Task statement: Your answer should consist of the lines in the following data that contain "span".

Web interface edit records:
++++++++++++++++++++
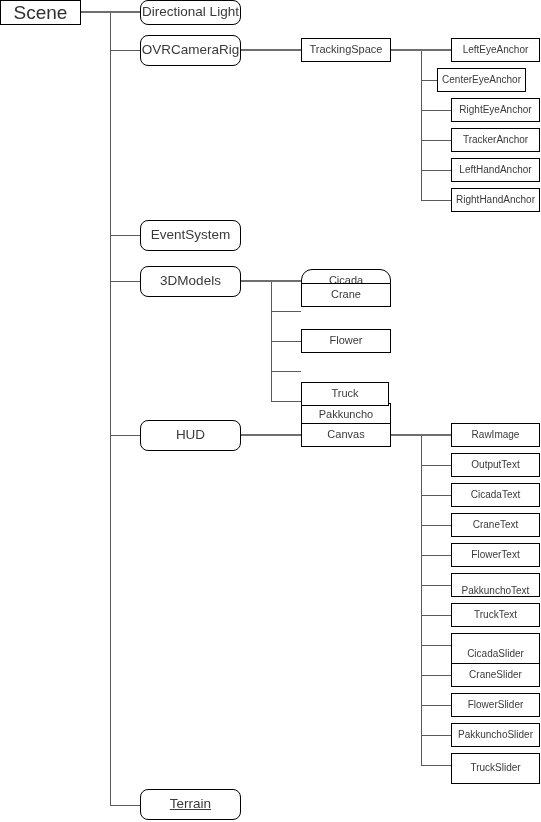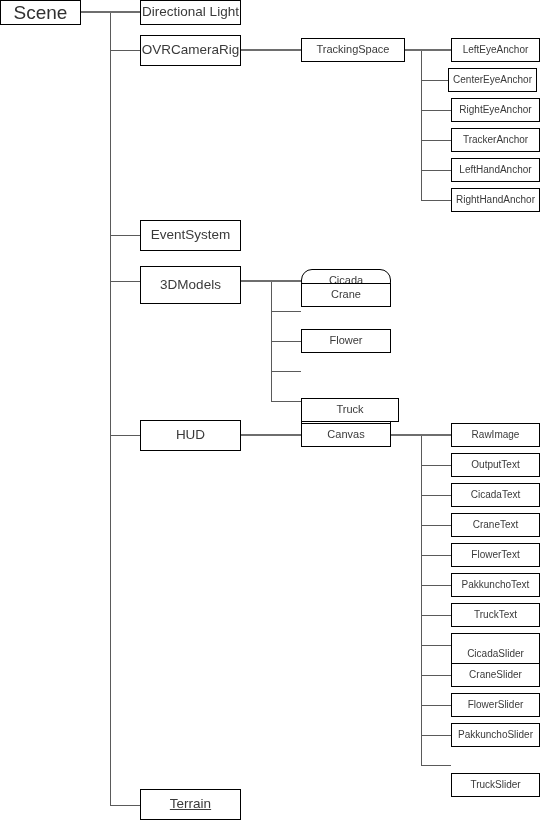--- a/index.html
+++ b/index.html
@@ -40,6 +40,7 @@
   }
   .node.lvl2 {
     font-size: 13.5px;
+    border-radius: 8px;
   }
   .node.lvl3 {
     font-size: 11px;

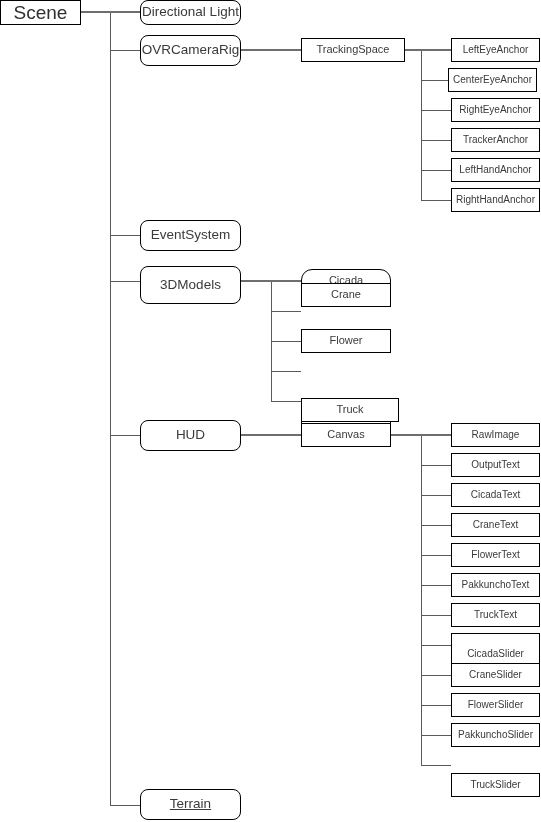--- a/index.html
+++ b/index.html
@@ -131,7 +131,7 @@
       <div class="node lvl2" style="left: 140px; top: 789px; width: 101px; height: 31px; text-decoration: underline;">
         <span>Terrain</span>
       </div>
-      <div class="node lvl3" style="left: 301px; top: 38px; width: 104px; height: 24px;">
+      <div class="node lvl3" style="left: 301px; top: 38px; width: 90px; height: 24px;">
         <span>TrackingSpace</span>
       </div>
       <div class="node lvl3" style="left: 301px; top: 269px; width: 90px; height: 24px; border-radius: 11px;">

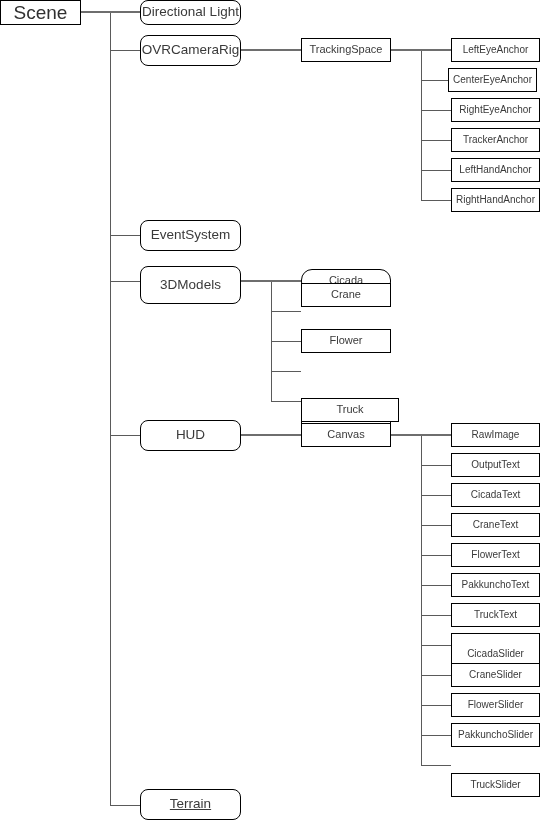--- a/index.html
+++ b/index.html
@@ -155,7 +155,7 @@
       <div class="node lvl4" style="left: 451px; top: 38px; width: 89px; height: 24px;">
         <span>LeftEyeAnchor</span>
       </div>
-      <div class="node lvl4" style="left: 448px; top: 68px; width: 89px; height: 24px;">
+      <div class="node lvl4" style="left: 437px; top: 68px; width: 89px; height: 24px;">
         <span>CenterEyeAnchor</span>
       </div>
       <div class="node lvl4" style="left: 451px; top: 98px; width: 89px; height: 24px;">

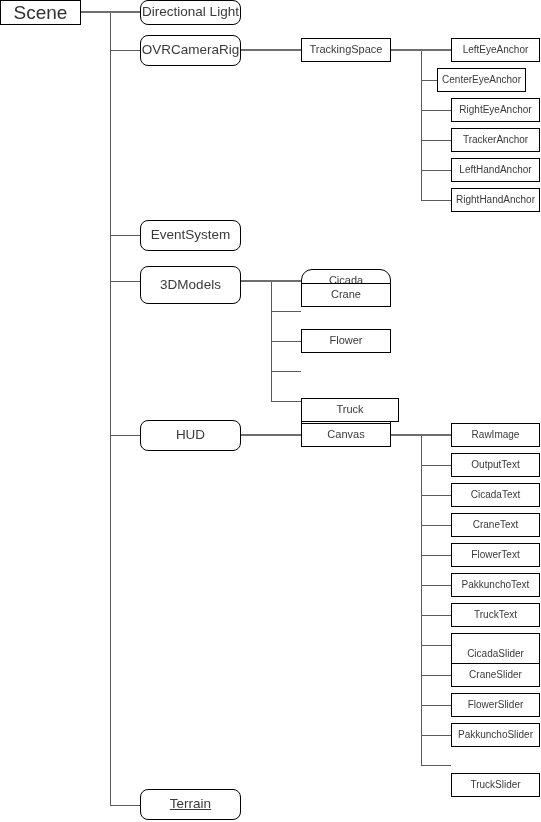--- a/index.html
+++ b/index.html
@@ -122,7 +122,7 @@
       <div class="node lvl2" style="left: 140px; top: 220px; width: 101px; height: 31px;">
         <span>EventSystem</span>
       </div>
-      <div class="node lvl2" style="left: 140px; top: 266px; width: 101px; height: 38px;">
+      <div class="node lvl2" style="left: 140px; top: 266px; width: 101px; height: 31px;">
         <span>3DModels</span>
       </div>
       <div class="node lvl2" style="left: 140px; top: 420px; width: 101px; height: 31px;">

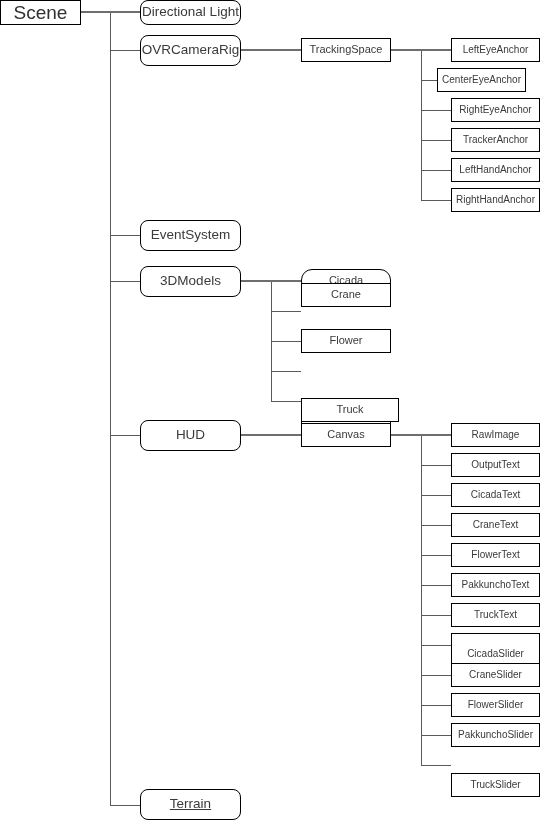--- a/index.html
+++ b/index.html
@@ -146,7 +146,7 @@
       <div class="node lvl3" style="left: 301px; top: 359px; width: 90px; height: 24px; margin-top: 44px;">
         <span>Pakkuncho</span>
       </div>
-      <div class="node lvl3" style="left: 301px; top: 398px; width: 98px; height: 24px;">
+      <div class="node lvl3" style="left: 301px; top: 382px; width: 88px; height: 24px;">
         <span>Truck</span>
       </div>
       <div class="node lvl3" style="left: 301px; top: 423px; width: 90px; height: 24px;">

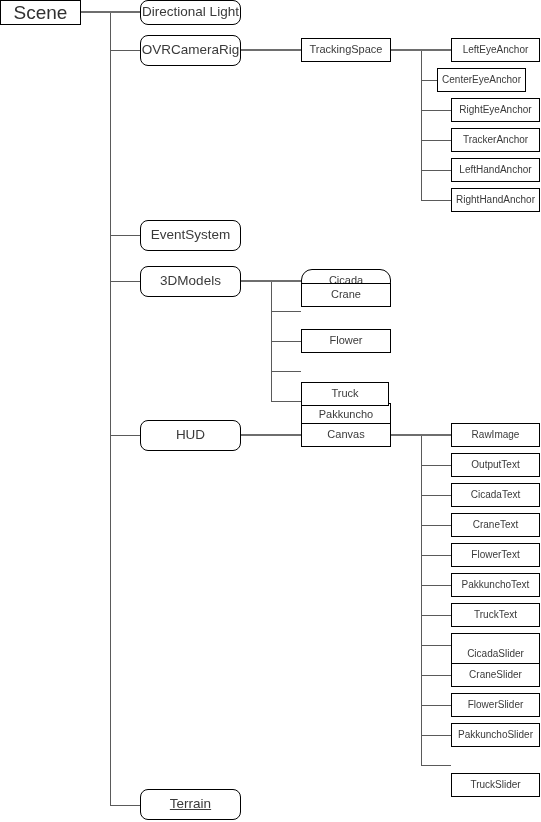--- a/index.html
+++ b/index.html
@@ -185,7 +185,7 @@
       <div class="node lvl4" style="left: 451px; top: 543px; width: 89px; height: 24px;">
         <span>FlowerText</span>
       </div>
-      <div class="node lvl4" style="left: 451px; top: 573px; width: 89px; height: 24px;">
+      <div class="node lvl4" style="left: 451px; top: 573px; width: 89px; height: 24px; align-items: flex-end;">
         <span>PakkunchoText</span>
       </div>
       <div class="node lvl4" style="left: 451px; top: 603px; width: 89px; height: 24px;">

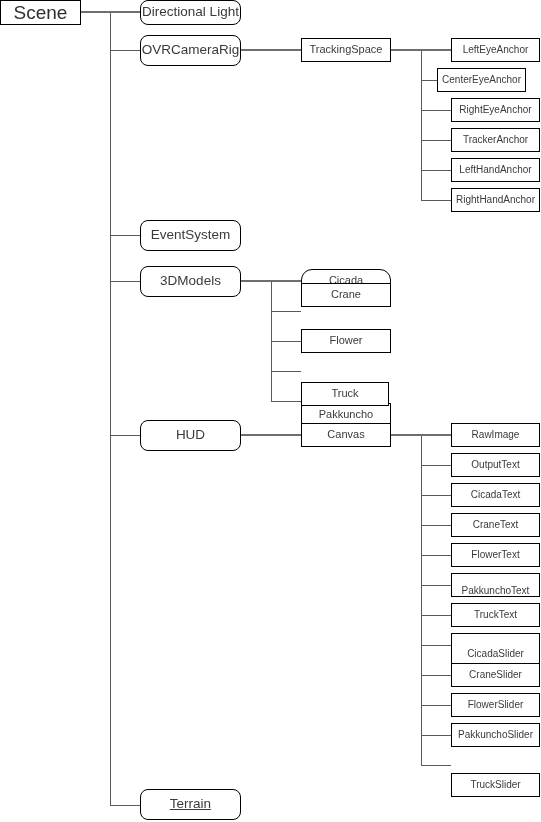--- a/index.html
+++ b/index.html
@@ -203,7 +203,7 @@
       <div class="node lvl4" style="left: 451px; top: 723px; width: 89px; height: 24px;">
         <span>PakkunchoSlider</span>
       </div>
-      <div class="node lvl4" style="left: 451px; top: 753px; width: 89px; height: 24px; margin-top: 20px;">
+      <div class="node lvl4" style="left: 451px; top: 753px; width: 89px; height: 31px;">
         <span>TruckSlider</span>
       </div>
     </div>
++++++++++++++++++++
Reply:
         <span>Terrain</span>
         <span>TrackingSpace</span>
         <span>LeftEyeAnchor</span>
         <span>CenterEyeAnchor</span>
         <span>EventSystem</span>
         <span>3DModels</span>
         <span>Pakkuncho</span>
         <span>Truck</span>
         <span>FlowerText</span>
         <span>PakkunchoText</span>
         <span>PakkunchoSlider</span>
         <span>TruckSlider</span>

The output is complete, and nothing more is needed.